Ms Msuya also spoke of the “unprecedented” humanitarian surge in the crisis. Some 227 partners, mostly national non-governmental organizations (NGOs), have provided assistance to more than 5.4 million people, many in the east.
In addition to the evacuations, five interagency convoys have provided a lifeline to people surrounded by the fighting, transporting essential medical supplies, food rations, water repair systems and other items. However, he said that this is not enough.
Ms. Msuya reported that the parties have been notified of the convoys, adding: “I urge you to continue your facilitation efforts so that we can reach many more civilians.”
‘Living hell’ for children
The Council also heard from Omar Abdi, Deputy Executive Director of the United Nations Children’s Fund (UNICEF), who reported on the impact of the war on the lives of young people in Ukraine and beyond.
He said that in the last month, the UN verified that about 100 children were killed in the conflict “and we believe the real numbers are considerably higher.”
Although the evacuations from Mariupol and other frontline areas represented “small moments of relief”, the situation remains bleak for children and families in conflict-affected areas without access to aid.
“Children and parents tell us of their ‘living hell’ where they were forced to starve, drink from mud puddles and take shelter from constant shelling and shelling, dodging bombs, bullets and landmines as they fled,” he said.
Education in sight
Education in Ukraine is also under fire, with the horrific attack on a school in Luhansk this week, in which at least 60 civilians were reported killed, serving as “a stark reminder”. Since the start of the war on February 24, 15 of the 89 UNICEF-supported schools in eastern Ukraine have been damaged or destroyed.
“Hundreds of schools across the country are reported to have been hit by heavy artillery, air strikes and other explosive weapons in populated areas, while other schools are used as information centers, shelters, supply centers or for military purposes, with a long-term impact. about the return of children to education,” he said.
Mr. Abdi called for an end to attacks on schools, which he said are a lifeline for children, especially in conflict because they provide a safe space, routines and a semblance of normalcy.
Schools also serve as a “connector” to essential health and psychosocial services, and he called for support from teachers, principals and others in the education workforce.
Ukrainian children must also continue to access education, he added, stressing the need to ensure creative and flexible learning solutions. UNICEF and partners are supporting authorities to reach students, including through online education.
Learning at home and abroad
Neighboring countries that have taken in Ukrainian refugees are also helping children to continue learning, either in the classroom or through alternative educational pathways.
“An estimated 3.7 million children in Ukraine and abroad use online and distance learning options. But huge obstacles remain, including capacity and resource limitations, language barriers, and the unpredictable movements of children and their families,” he said.

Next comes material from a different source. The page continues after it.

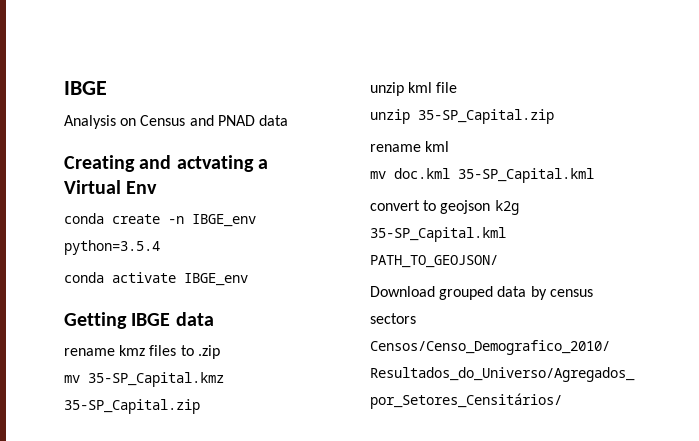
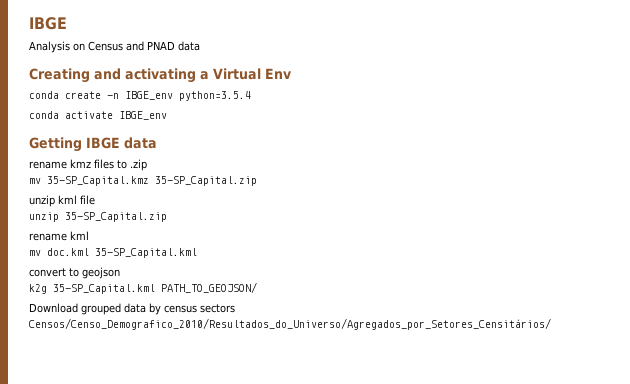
[176,155,254,172] actvating -> [125,68,196,83] activating
(491, 207) none -> (120, 273) //

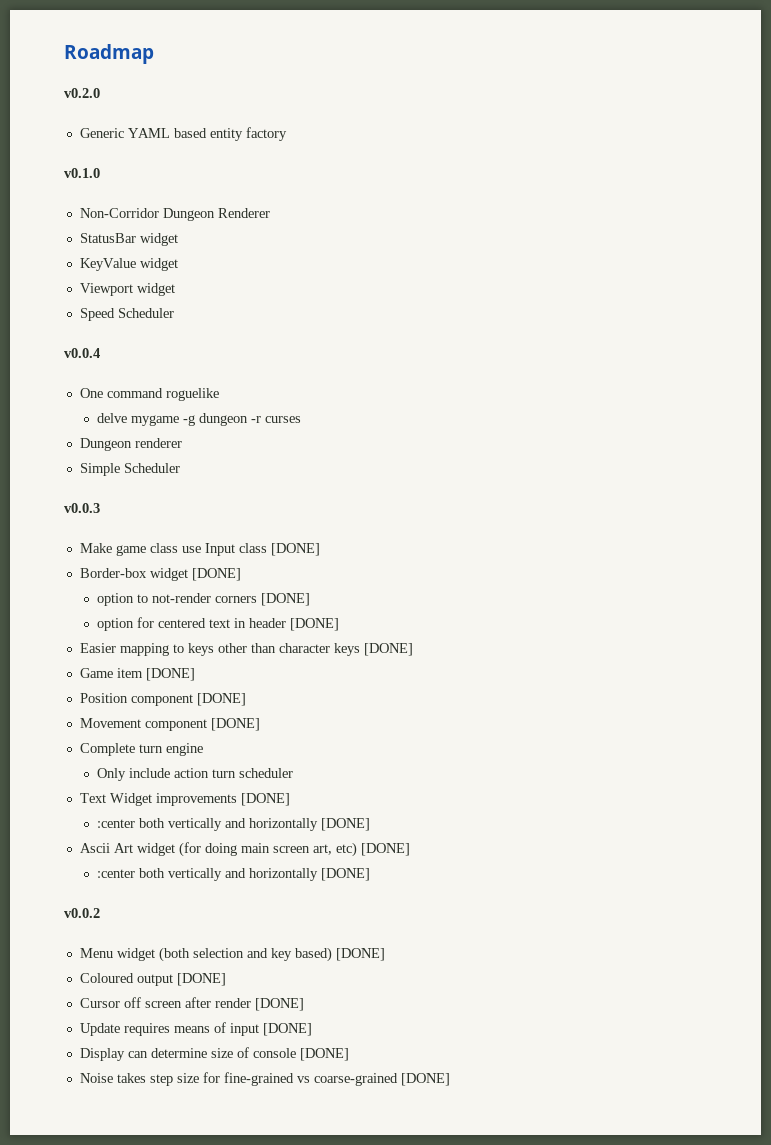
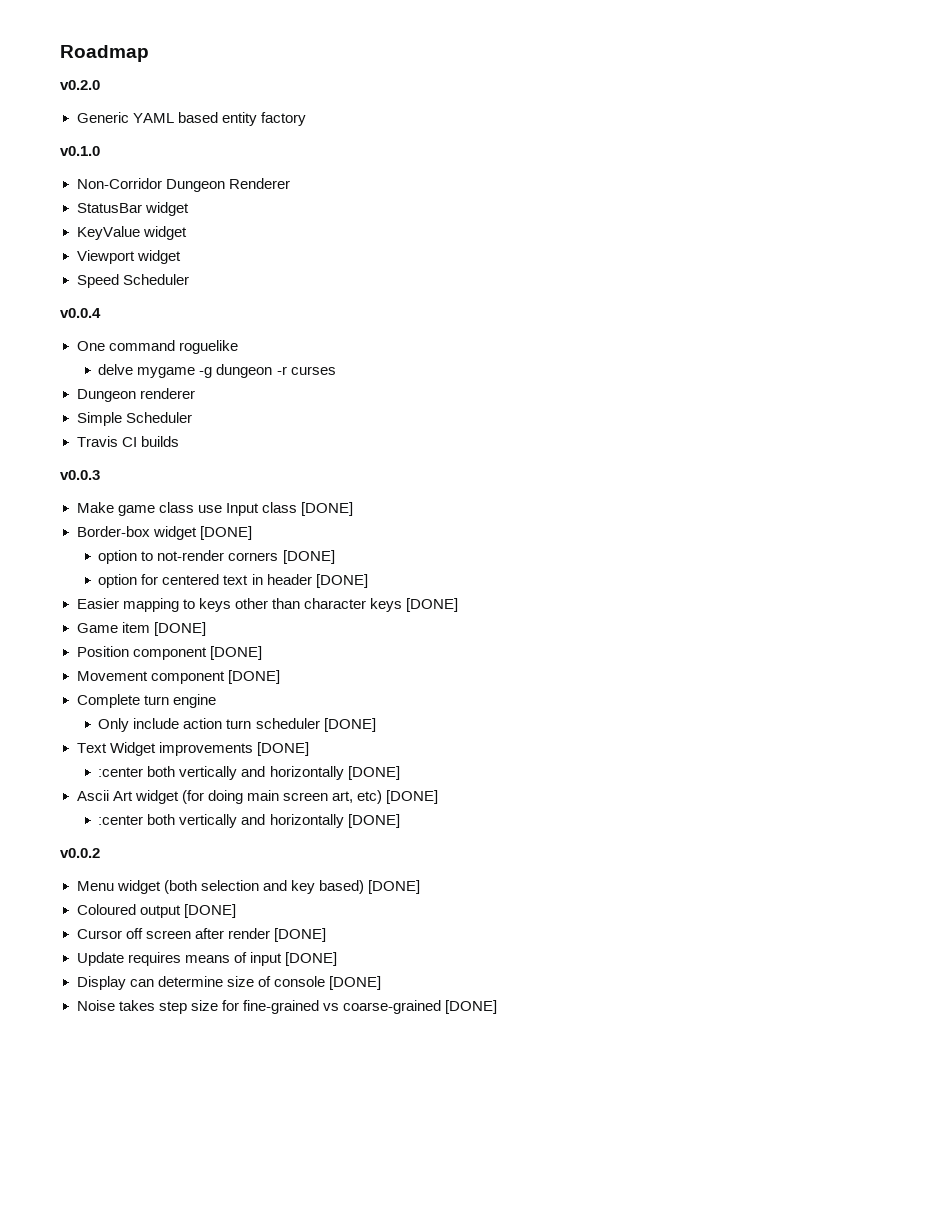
(180, 468) none -> [76,436,179,447] // Travis CI builds
(294, 773) none -> [323,718,376,732] [DONE]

In addition, more action is needed to reach children who are most at risk or could be left behind, including young students and children with disabilities.
waves around the world
The war is having repercussions beyond Ukraine, as global food and fuel prices hit record highs. Mr. Abdi said that children are also feeling the impacts.
“Children already affected by conflict and climate crises around the world, from Afghanistan to Yemen to the Horn of Africa, are now paying a deadly price for another war far from their doors. The repercussions of the war in Ukraine will continue to reverberate throughout the world.”
While aid workers will do their best for the children in Ukraine, he said, ultimately what they need is for the war to end.
“Ukrainian children tell us that they want to be reunited with their families, return to their communities, go to school and play in their neighborhoods. Children are tough but shouldn’t have to be.
“They have already paid an inordinately high price in this war. We must do everything we can to help ensure it doesn’t cost them their future.”